2. Joy (Chara): Circumstantial vs. Abiding

Biblical Joy (Chara) is not just being a "happy person." It is a spiritual buoyancy that keeps you afloat when life gets heavy.

  • To You (The Date): The "Envy" Test. Watch their reaction when you win and they don't. If you get a promotion, a raise, or a blessing, do they celebrate you genuinely? Or do you sense a subtle coldness or competition? A partner without Joy will feel threatened by your light.

  • To Their Loved Ones: Are they an Energy Vampire? When they walk into a family gathering, does the atmosphere lift or get heavy? Some people use their "honesty" or "mood" to hold a room hostage.
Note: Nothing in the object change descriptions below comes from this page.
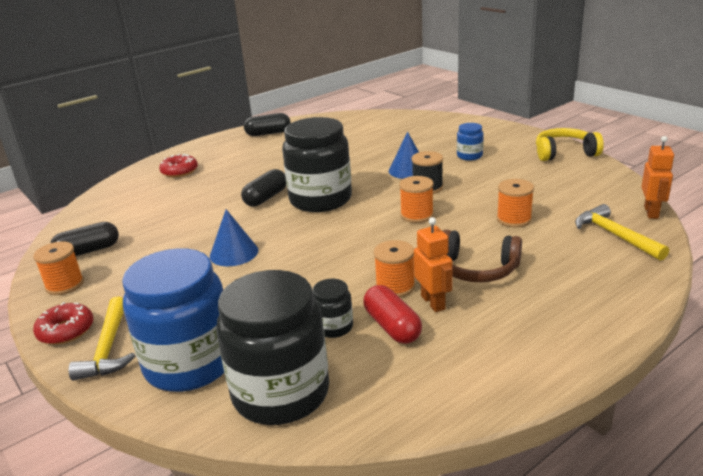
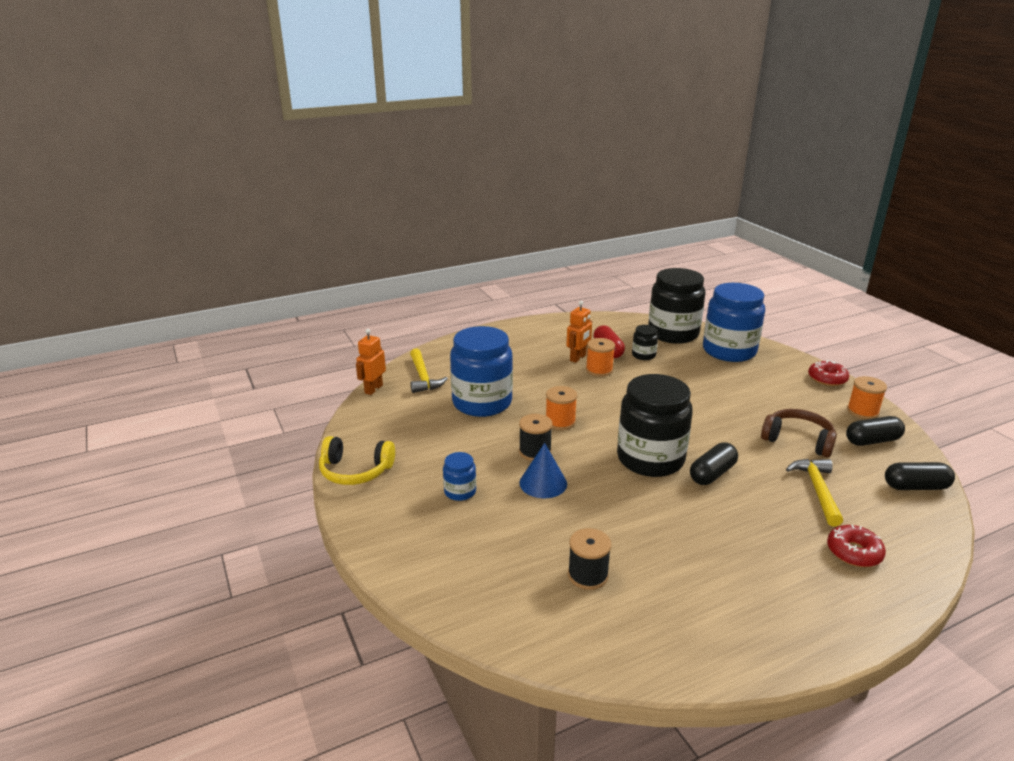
camera: 170 degrees left, 0 degrees up
(108, 348) = (787, 365): yellow hammer -> yellow hammer (817, 490)
(234, 253) = (726, 414): blue cone -> none
(268, 133) = (744, 633): black capsule -> black capsule (915, 487)
(358, 137) = (588, 575): none -> black spool
(433, 302) = (578, 358): orange robot -> orange robot turned 135 degrees counterclockwise
(477, 269) = (538, 371): brown headphones -> brown headphones (798, 440)
(514, 219) = (482, 403): orange spool -> blue jar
A person with the fruit of Joy brings a spirit of gratitude to their circle, even when things aren't perfect.

  • To The Stranger: The "Inconvenience" Test. How do they react to a traffic jam, a long line at the bank, or a crying baby on a bus? A person without Joy views strangers as obstacles to their happiness. They sigh, roll their eyes, and project anger. A person with Joy possesses patience for the general public.
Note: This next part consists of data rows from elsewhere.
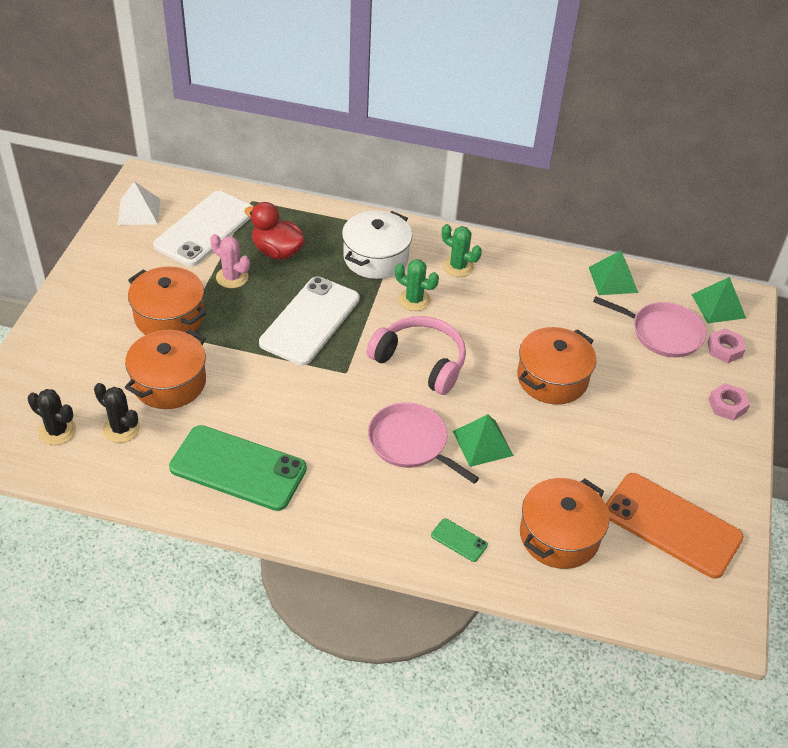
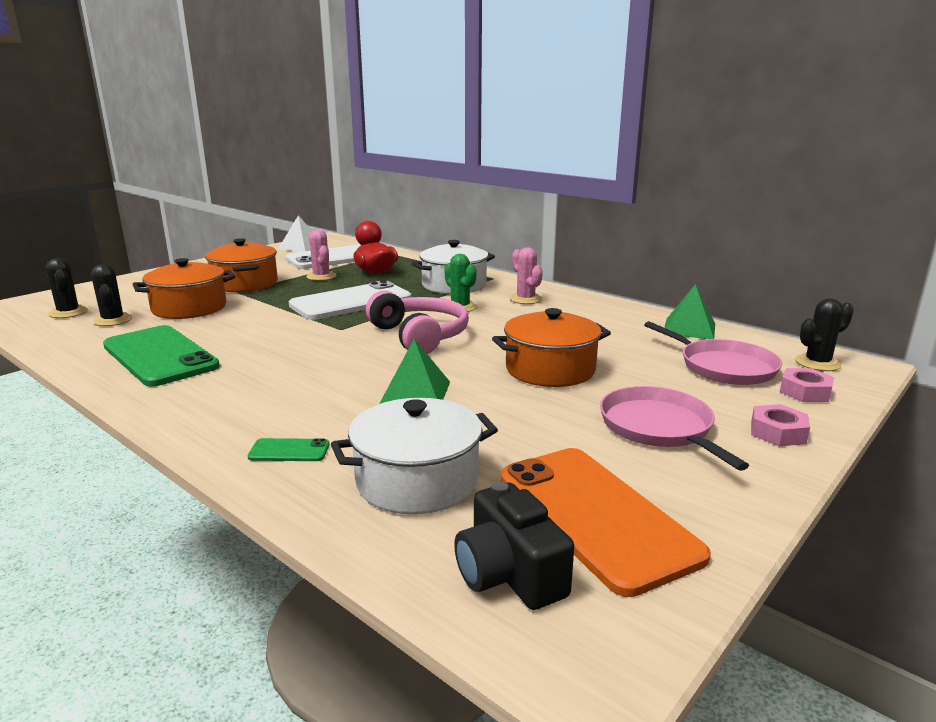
camera: 30 degrees right, 25 degrees down
(411, 443) = (339, 376): pink pan -> pink pan (659, 428)
(458, 267) = (525, 299): green cactus -> pink cactus
(459, 540) = (289, 451): green phone -> green phone turned 60 degrees counterclockwise
(559, 535) = (417, 480): orange pot -> white pot
(658, 586) = (509, 574): none -> black camera
(718, 306) = (817, 363): green pyramid -> black cactus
  • To Themselves: Can they be alone? This is the deepest test. Can they sit in a room alone, without a phone, without music, without a distraction, and just be? A person who lacks internal Joy is terrified of silence. They need constant noise to drown out their inner world.
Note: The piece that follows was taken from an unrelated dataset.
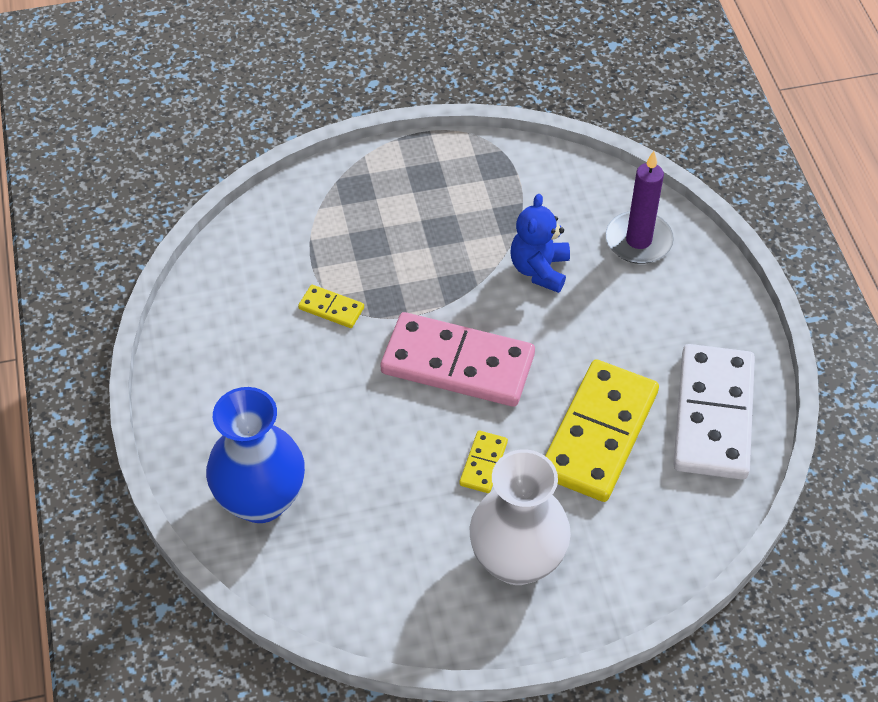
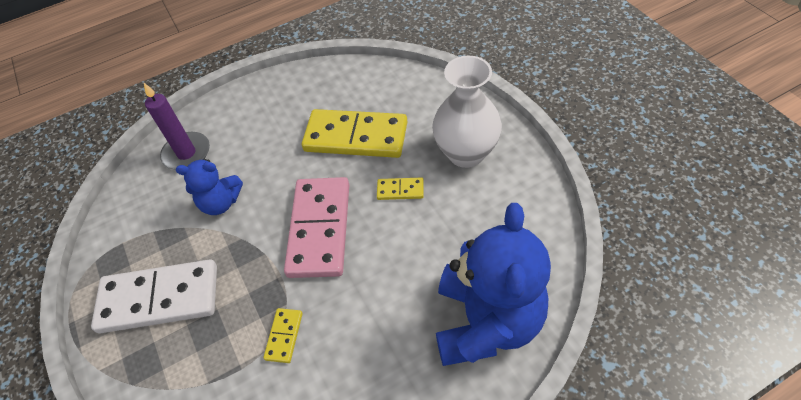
camera: 100 degrees left, 0 degrees up
(261, 500) = (486, 322): blue vase -> blue teddy bear
(713, 415) = (325, 88): white domino -> white domino (159, 298)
3. Peace (Eirene): Chaos vs. Calm

The Greek word Eirene implies oneness and rest. It is the opposite of confusion.

  • To You (The Date): How do they handle conflict? When you disagree, is their goal to win or to resolve? A person lacking Peace sees an argument as a war they must dominate. They will yell, stonewall, or manipulate until you surrender. A person of Peace seeks to de-escalate and restore connection.

  • To Their Loved Ones: Are they a Bridge or a wedge? In their family or friend group, are they the one stirring the pot? Do they gossip to pit people against each other? Or are they the peacemaker—the one who helps resolve tension between others?

  • To The Stranger: Reaction to Aggression. If someone cuts them off in traffic or is rude to them in public, do they escalate it to a fight? A person of Peace does not need to prove their dominance to a stranger. They have enough security in God to let a slight offense slide.

  • To Themselves: Can they sleep? This sounds practical, but it is often spiritual. Psalm 4:8 says, "I will both lie down in peace, and sleep." A person tormented by anxiety, guilt, or unforgiveness often struggles to rest. While medical insomnia is real, a chronic inability to turn the mind off can sometimes indicate a lack of spiritual peace.

The Challenge

Do not ignore these signs. You are hiring a partner for the most important team of your life. If they fail the 360-degree inspection now, do not expect them to pass it after the wedding.